JAKARTA (ANTARA) - Kementerian Keuangan menyampaikan bahwa Anggaran Pendapatan dan Belanja Negara (APBN) berfungsi optimal menangani dampak COVID-19 sehingga tidak terjadi kontraksi ekonomi yang terlalu dalam.

“APBN berfungsi optimal sebagai instrumen kebijakan countercyclical , manfaat belanja negara dapat dirasakan langsung oleh masyarakat dan seluruh program dimonitor dan dipertanggungjawabkan,” kata Staf Ahli Bidang Pengeluaran Negara Kemenkeu Kunta Wibawa dalam diskusi daring PSBB : PEN di Jakarta, Kamis.

Kunta menjelaskan APBN telah bekerja keras sepanjang 2020, tanpa intervensi APBN dan program Pemulihan Ekonomi Nasional (PEN) kontraksi ekonomi 2020 akan lebih dalam.
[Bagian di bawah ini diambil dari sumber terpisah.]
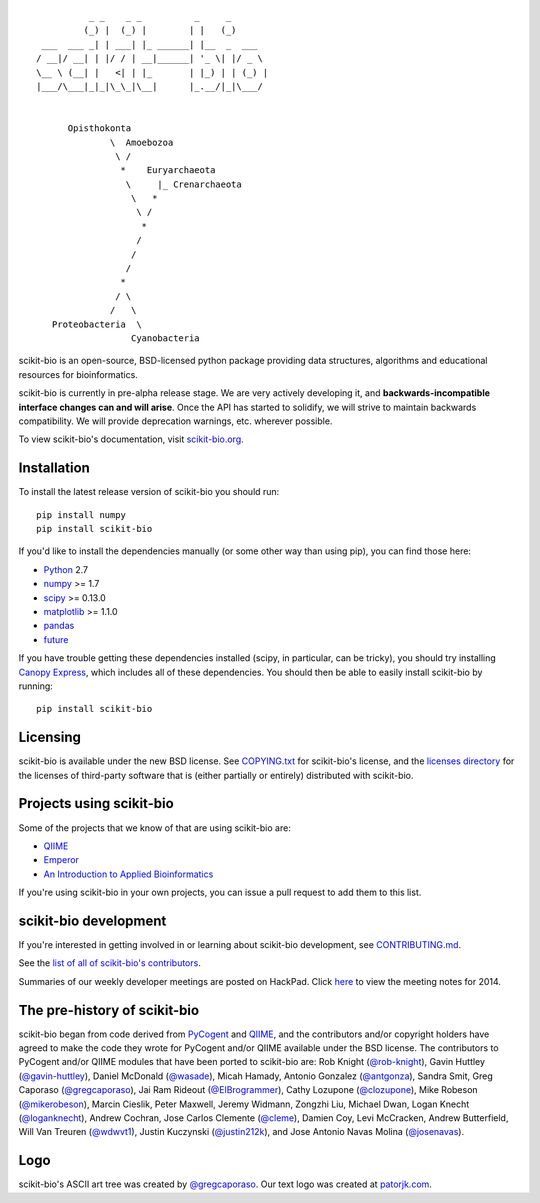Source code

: ::

               _ _    _ _          _     _
              (_) |  (_) |        | |   (_)
      ___  ___ _| | ___| |_ ______| |__  _  ___
     / __|/ __| | |/ / | __|______| '_ \| |/ _ \
     \__ \ (__| |   <| | |_       | |_) | | (_) |
     |___/\___|_|_|\_\_|\__|      |_.__/|_|\___/


           Opisthokonta
                   \  Amoebozoa
                    \ /
                     *    Euryarchaeota
                      \     |_ Crenarchaeota
                       \   *
                        \ /
                         *
                        /
                       /
                      /
                     *
                    / \
                   /   \
        Proteobacteria  \
                       Cyanobacteria

|Build Status| |Coverage Status|

scikit-bio is an open-source, BSD-licensed python package providing data structures, algorithms and educational resources for bioinformatics.

scikit-bio is currently in pre-alpha release stage. We are very actively developing it, and **backwards-incompatible interface changes can and will arise**. Once the API has started to solidify, we will strive to maintain backwards compatibility. We will provide deprecation warnings, etc. wherever possible.

To view scikit-bio's documentation, visit `scikit-bio.org
<http://scikit-bio.org>`__.

Installation
------------

To install the latest release version of scikit-bio you should run::

    pip install numpy
    pip install scikit-bio

If you'd like to install the dependencies manually (or some other way
than using pip), you can find those here:

-  `Python <http://www.python.org/>`__ 2.7
-  `numpy <http://www.numpy.org/>`__ >= 1.7
-  `scipy <http://www.scipy.org/>`__ >= 0.13.0
-  `matplotlib <http://www.matplotlib.org/>`__ >= 1.1.0
-  `pandas <http://pandas.pydata.org/>`__
-  `future <https://pypi.python.org/pypi/future>`__

If you have trouble getting these dependencies installed (scipy, in particular, can be tricky), you should try installing `Canopy Express <https://www.enthought.com/canopy-express/>`_, which includes all of these dependencies. You should then be able to easily install scikit-bio by running::

    pip install scikit-bio

Licensing
---------

scikit-bio is available under the new BSD license. See
`COPYING.txt <https://github.com/biocore/scikit-bio/blob/master/COPYING.txt>`__ for scikit-bio's license, and the
`licenses directory <https://github.com/biocore/scikit-bio/tree/master/licenses>`_ for the licenses of third-party software that is
(either partially or entirely) distributed with scikit-bio.

Projects using scikit-bio
-------------------------

Some of the projects that we know of that are using scikit-bio are:

-  `QIIME <http://qiime.org/>`__
-  `Emperor <http://biocore.github.io/emperor/>`__
-  `An Introduction to Applied
   Bioinformatics <http://caporasolab.us/An-Introduction-To-Applied-Bioinformatics/>`__

If you're using scikit-bio in your own projects, you can issue a
pull request to add them to this list.

scikit-bio development
----------------------

If you're interested in getting involved in or learning about
scikit-bio development, see `CONTRIBUTING.md <https://github.com/biocore/scikit-bio/blob/master/CONTRIBUTING.md>`__.

See the `list of all of scikit-bio's contributors
<https://github.com/biocore/scikit-bio/graphs/contributors>`__.

Summaries of our weekly developer meetings are posted on
HackPad. Click `here
<https://hackpad.com/2014-scikit-bio-developer-meeting-notes-1S2RbMqy0iM>`__
to view the meeting notes for 2014.

The pre-history of scikit-bio
-----------------------------

scikit-bio began from code derived from `PyCogent
<http://www.pycogent.org>`__ and `QIIME <http://www.qiime.org>`__, and
the contributors and/or copyright holders have agreed to make the code
they wrote for PyCogent and/or QIIME available under the BSD
license. The contributors to PyCogent and/or QIIME modules that have
been ported to scikit-bio are: Rob Knight (`@rob-knight
<https://github.com/rob-knight>`__), Gavin Huttley (`@gavin-huttley
<https://github.com/gavin-huttley>`__), Daniel McDonald (`@wasade
<https://github.com/wasade>`__), Micah Hamady, Antonio Gonzalez
(`@antgonza <https://github.com/antgonza>`__), Sandra Smit, Greg
Caporaso (`@gregcaporaso <https://github.com/gregcaporaso>`__), Jai
Ram Rideout (`@ElBrogrammer <https://github.com/ElBrogrammer>`__),
Cathy Lozupone (`@clozupone <https://github.com/clozupone>`__), Mike Robeson
(`@mikerobeson <https://github.com/mikerobeson>`__), Marcin Cieslik,
Peter Maxwell, Jeremy Widmann, Zongzhi Liu, Michael Dwan, Logan Knecht
(`@loganknecht <https://github.com/loganknecht>`__), Andrew Cochran,
Jose Carlos Clemente (`@cleme <https://github.com/cleme>`__), Damien
Coy, Levi McCracken, Andrew Butterfield, Will Van Treuren (`@wdwvt1
<https://github.com/wdwvt1>`__), Justin Kuczynski (`@justin212k
<https://github.com/justin212k>`__), and Jose Antonio Navas Molina
(`@josenavas <https://github.com/josenavas>`__).

Logo
----

scikit-bio's ASCII art tree was created by `@gregcaporaso
<https://github.com/gregcaporaso>`_. Our text logo was created at `patorjk.com
<http://patorjk.com/software/taag/>`__.

.. |Build Status| image:: https://travis-ci.org/biocore/scikit-bio.svg?branch=master
   :target: https://travis-ci.org/biocore/scikit-bio
.. |Coverage Status| image:: https://coveralls.io/repos/biocore/scikit-bio/badge.png
   :target: https://coveralls.io/r/biocore/scikit-bio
Pertumbuhan ekonomi perlahan membaik sepanjang 2020, dari yang awalnya terkontraksi minus 5,32 persen pada kuartal II 2020 perlahan membaik pada kuartal III 2020 dengan pertumbuhan minus 3,49 persen dan kembali bergerak naik menjadi minus 2,19 persen pada kuartal IV 2020.
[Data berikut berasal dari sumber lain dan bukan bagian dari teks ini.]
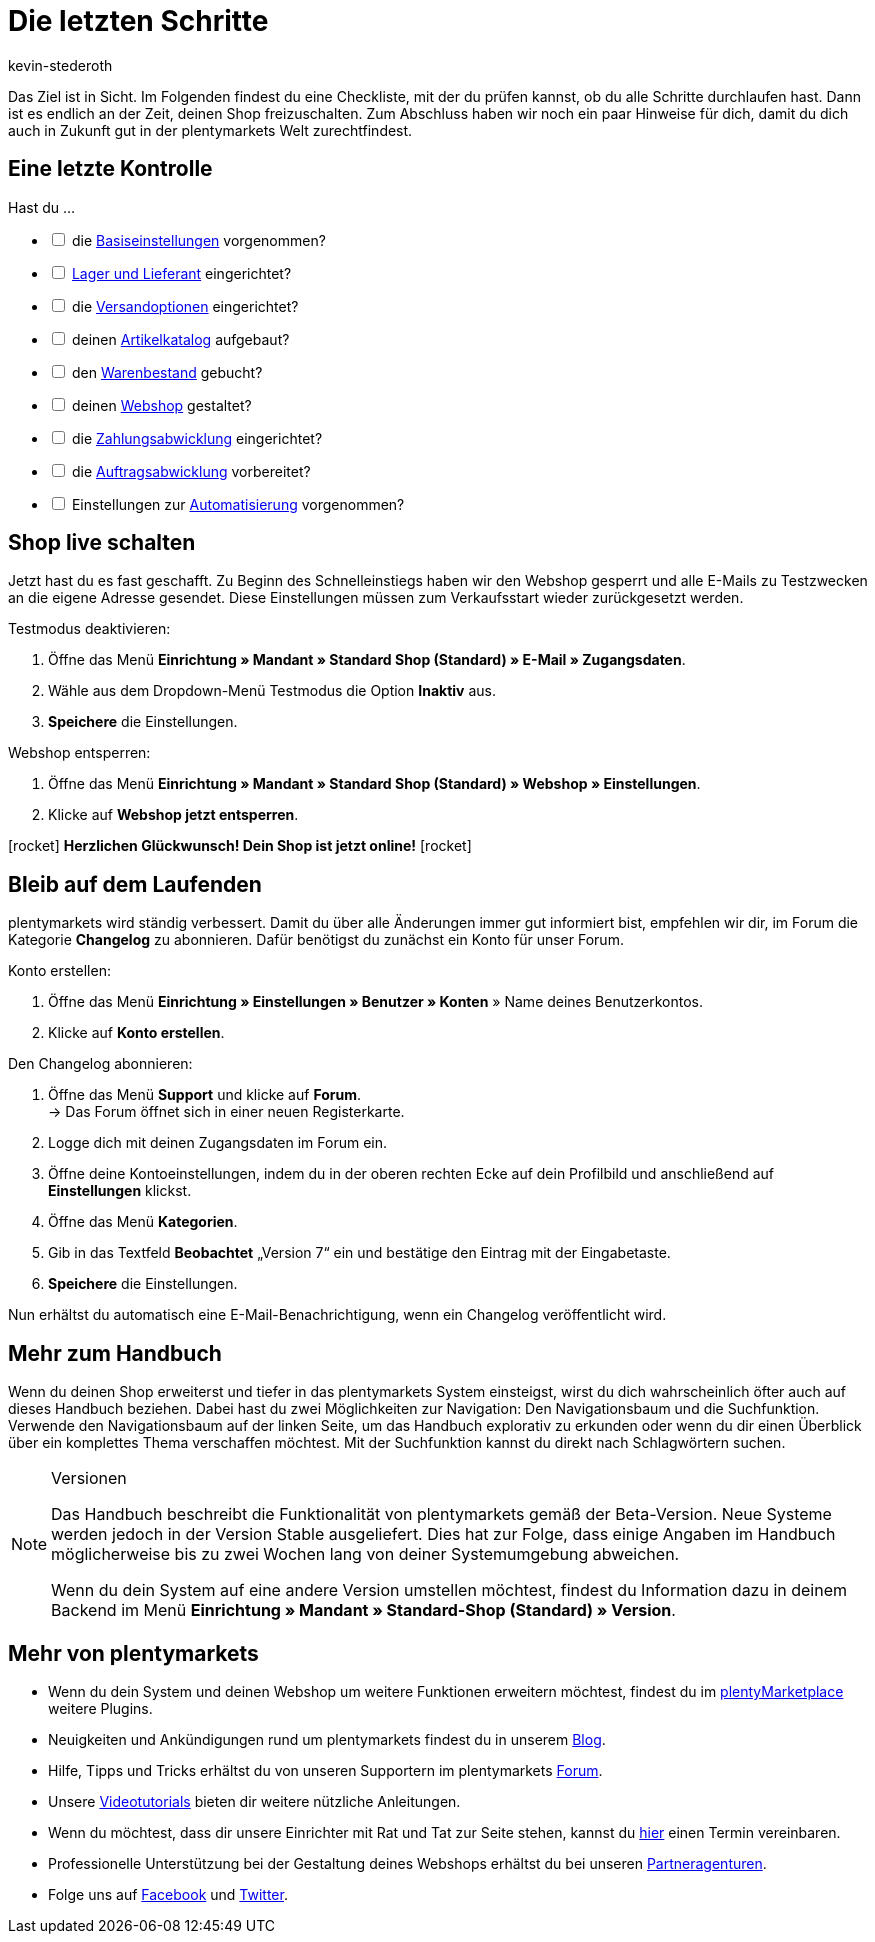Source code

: = Die letzten Schritte
:icons: font
:docinfodir: /workspace/manual-adoc
:docinfo1:
:id: 63EEV9V
:author: kevin-stederoth

Das Ziel ist in Sicht. Im Folgenden findest du eine Checkliste, mit der du prüfen kannst, ob du alle Schritte durchlaufen hast. Dann ist es endlich an der Zeit, deinen Shop freizuschalten. Zum Abschluss haben wir noch ein paar Hinweise für dich, damit du dich auch in Zukunft gut in der plentymarkets Welt zurechtfindest.

[#10]
== Eine letzte Kontrolle

Hast du ...

[%interactive]

* [ ] die link:https://knowledge.plentymarkets.com/willkommen/schnelleinstieg/schnelleinstieg-basiseinstellungen[Basiseinstellungen^] vorgenommen?
* [ ] link:https://knowledge.plentymarkets.com/willkommen/schnelleinstieg/schnelleinstieg-warenwirtschaft[Lager und Lieferant^] eingerichtet?
* [ ] die link:https://knowledge.plentymarkets.com/willkommen/schnelleinstieg/schnelleinstieg-versandoptionen[Versandoptionen^] eingerichtet?
* [ ] deinen link:https://knowledge.plentymarkets.com/willkommen/schnelleinstieg/schnelleinstieg-artikelkatalog[Artikelkatalog^] aufgebaut?
* [ ] den link:https://knowledge.plentymarkets.com/willkommen/schnelleinstieg/schnelleinstieg-warenbestand[Warenbestand^] gebucht?
* [ ] deinen link:https://knowledge.plentymarkets.com/willkommen/schnelleinstieg/schnelleinstieg-webshop[Webshop^] gestaltet?
* [ ] die link:https://knowledge.plentymarkets.com/willkommen/schnelleinstieg/schnelleinstieg-zahlungsabwicklung[Zahlungsabwicklung^] eingerichtet?
* [ ] die link:https://knowledge.plentymarkets.com/willkommen/schnelleinstieg/schnelleinstieg-auftragsabwicklung[Auftragsabwicklung^] vorbereitet?
* [ ] Einstellungen zur link:https://knowledge.plentymarkets.com/willkommen/schnelleinstieg/schnelleinstieg-automatisierung[Automatisierung^] vorgenommen?

[#20]
== Shop live schalten

Jetzt hast du es fast geschafft. Zu Beginn des Schnelleinstiegs haben wir den Webshop gesperrt und alle E-Mails zu Testzwecken an die eigene Adresse gesendet. Diese Einstellungen müssen zum Verkaufsstart wieder zurückgesetzt werden.

[.instruction]
Testmodus deaktivieren:

. Öffne das Menü *Einrichtung » Mandant » Standard Shop (Standard) » E-Mail » Zugangsdaten*.
. Wähle aus dem Dropdown-Menü Testmodus die Option *Inaktiv* aus.
. *Speichere* die Einstellungen.

[.instruction]
Webshop entsperren:

. Öffne das Menü *Einrichtung » Mandant » Standard Shop (Standard) » Webshop » Einstellungen*.
. Klicke auf *Webshop jetzt entsperren*.

icon:rocket[role="blue"] *Herzlichen Glückwunsch! Dein Shop ist jetzt online!* icon:rocket[role="blue"]

[#30]
== Bleib auf dem Laufenden

plentymarkets wird ständig verbessert. Damit du über alle Änderungen immer gut informiert bist, empfehlen wir dir, im Forum die Kategorie *Changelog* zu abonnieren. Dafür benötigst du zunächst ein Konto für unser Forum.

[.instruction]
Konto erstellen:

. Öffne das Menü *Einrichtung » Einstellungen » Benutzer » Konten* » Name deines Benutzerkontos.
. Klicke auf *Konto erstellen*.

[.instruction]
Den Changelog abonnieren:

. Öffne das Menü *Support* und klicke auf *Forum*. +
→ Das Forum öffnet sich in einer neuen Registerkarte.
. Logge dich mit deinen Zugangsdaten im Forum ein.
. Öffne deine Kontoeinstellungen, indem du in der oberen rechten Ecke auf dein Profilbild und anschließend auf *Einstellungen* klickst.
. Öffne das Menü *Kategorien*.
. Gib in das Textfeld *Beobachtet* „Version 7“ ein und bestätige den Eintrag mit der Eingabetaste.
. *Speichere* die Einstellungen.

Nun erhältst du automatisch eine E-Mail-Benachrichtigung, wenn ein Changelog veröffentlicht wird.

[#40]
== Mehr zum Handbuch

Wenn du deinen Shop erweiterst und tiefer in das plentymarkets System einsteigst, wirst du dich wahrscheinlich öfter auch auf dieses Handbuch beziehen. Dabei hast du zwei Möglichkeiten zur Navigation: Den Navigationsbaum und die Suchfunktion. Verwende den Navigationsbaum auf der linken Seite, um das Handbuch explorativ zu erkunden oder wenn du dir einen Überblick über ein komplettes Thema verschaffen möchtest. Mit der Suchfunktion kannst du direkt nach Schlagwörtern suchen.

[NOTE]
.Versionen
====
Das Handbuch beschreibt die Funktionalität von plentymarkets gemäß der Beta-Version. Neue Systeme werden jedoch in der Version Stable ausgeliefert. Dies hat zur Folge, dass einige Angaben im Handbuch möglicherweise bis zu zwei Wochen lang von deiner Systemumgebung abweichen.

Wenn du dein System auf eine andere Version umstellen möchtest, findest du Information dazu in deinem Backend im Menü *Einrichtung » Mandant » Standard-Shop (Standard) » Version*.
====

[#50]
== Mehr von plentymarkets

* Wenn du dein System und deinen Webshop um weitere Funktionen erweitern möchtest, findest du im link:https://marketplace.plentymarkets.com/[plentyMarketplace^] weitere Plugins.
* Neuigkeiten und Ankündigungen rund um plentymarkets findest du in unserem link:https://www.plentymarkets.eu/blog[Blog^].
* Hilfe, Tipps und Tricks erhältst du von unseren Supportern im plentymarkets link:https://forum.plentymarkets.com/[Forum^].
* Unsere link:https://knowledge.plentymarkets.com/videos[Videotutorials^] bieten dir weitere nützliche Anleitungen.
* Wenn du möchtest, dass dir unsere Einrichter mit Rat und Tat zur Seite stehen, kannst du link:https://www.plentymarkets.com/de/wissen/hilfecenter/[hier^] einen Termin vereinbaren.
* Professionelle Unterstützung bei der Gestaltung deines Webshops erhältst du bei unseren link:https://marketplace.plentymarkets.com/partners[Partneragenturen^].
* Folge uns auf link:https://www.facebook.com/plentymarkets[Facebook^] und link:https://www.twitter.com/plentymarkets[Twitter^].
“Melalui pelebaran defisit APBN 2020 hingga 6,1 persen PDB, realisasi belanja negara Rp2.593 triliun, termasuk realisasi PEN Rp575,8 triliun, negara hadir mencegah kontraksi ekonomi lebih dalam akibat pandemi di 2020,” katanya.


Baca juga: KSP: Instrumen APBN bekerja keras pulihkan ekonomi


Kemudian pada 2020, lanjut Kunta, kerja keras APBN masih terus belanjut dengan difokuskan pada penanganan COVID-19 dan pemulihan ekonomi. Alokasi Belanja APBN 2021 naik 6 persen dibandingkan 2020, menjadi Rp2.750 triliun dan alokasi PEN naik 20,6 persen menjadi Rp 699,43 triliun dari sebelumnya Rp575,8 triliun.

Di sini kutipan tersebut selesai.